The remark must not fall under "Qualified Privilege."
To successfully get a defamation suit, you must exhibit the information is unprivileged. In some circumstances, you will not be able to file a case against a person even if all the other characteristics are fulfilled. Privileged statements comprise:
- Lawmakers making comments during legislative discussions
- Witnesses testifying in tribunal
- Statements made between partners
- Associational Rights : These privileges, which prohibit the government from preventing individuals from joining companies, are found implicitly in the First Amendment's promise to communicate and assemble voluntarily. So long as the company or group in question does not offer a clear and existing danger or support illegal activities, it is fully guarded by the First Amendment. Nevertheless, this privilege does not always work well, as there are specific situations where the state may force a group to have members.
- Group Libel : Libel is mandated at a specific category rather than an individual, usually based on race, sex, nationality, etc. However, a plaintiff must be able to demonstrate personal injury in a libel action, which generally proves to be demanding when group libel is in question.
- Viewpoint Prejudice : A law is supposed to distinguish based on viewpoint when it attacks a particular individual's or group's opinion, as opposed to how that statement is communicated.
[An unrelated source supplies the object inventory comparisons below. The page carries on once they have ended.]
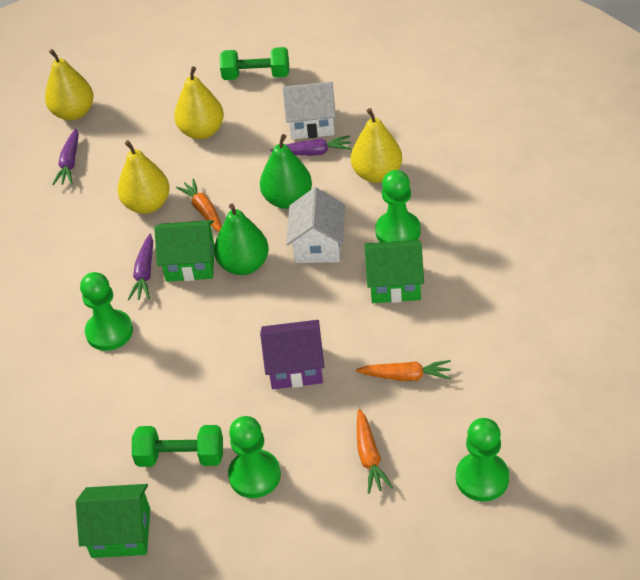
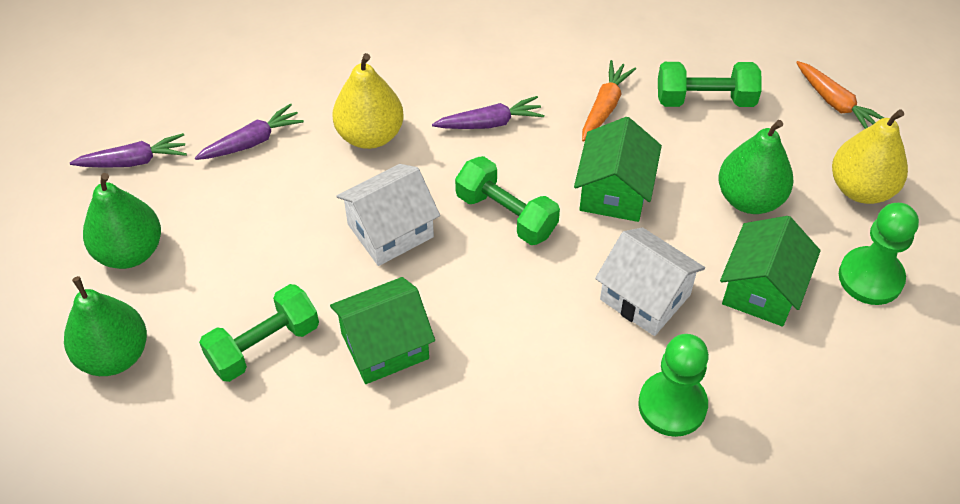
green dumbbell: [132,425,223,467] [220,47,289,80] = 2 -> [199,284,319,382] [455,156,560,245] [658,62,762,107] = 3
green pawn: [80,272,133,351] [228,416,281,498] [375,170,421,242] [456,418,509,502] = 4 -> [638,334,709,437] [839,203,919,305] = 2
green pear: [214,204,269,275] [260,134,312,209] = 2 -> [64,276,147,376] [83,173,161,269] [718,120,794,214] = 3
orange carrot: [176,178,222,232] [356,360,451,381] [357,409,393,494] = 3 -> [582,60,636,142] [796,61,884,129] = 2
purple house: [260,320,325,389] = 1 -> none = 0
yellow pear: [45,49,93,120] [117,140,170,214] [174,66,224,139] [351,108,402,183] = 4 -> [333,53,403,149] [832,109,908,204] = 2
Such laws are always unconstitutional and are deemed an exceptionally blatant form of discrimination.
Slander defamation usually occurs when someone speaks wrong about any other person, which tarnishes their reputation. And since proving slander can be a bit challenging due to lack of evidence, it is reasonable to allow our legal experts at ContractsCounsel to address your case to guarantee you are safeguarded. Furthermore, with our comprehensive understanding of defamation regulation and the number of successful lawsuits, our lawyers for slander will immensely increase your chances of a promising outcome.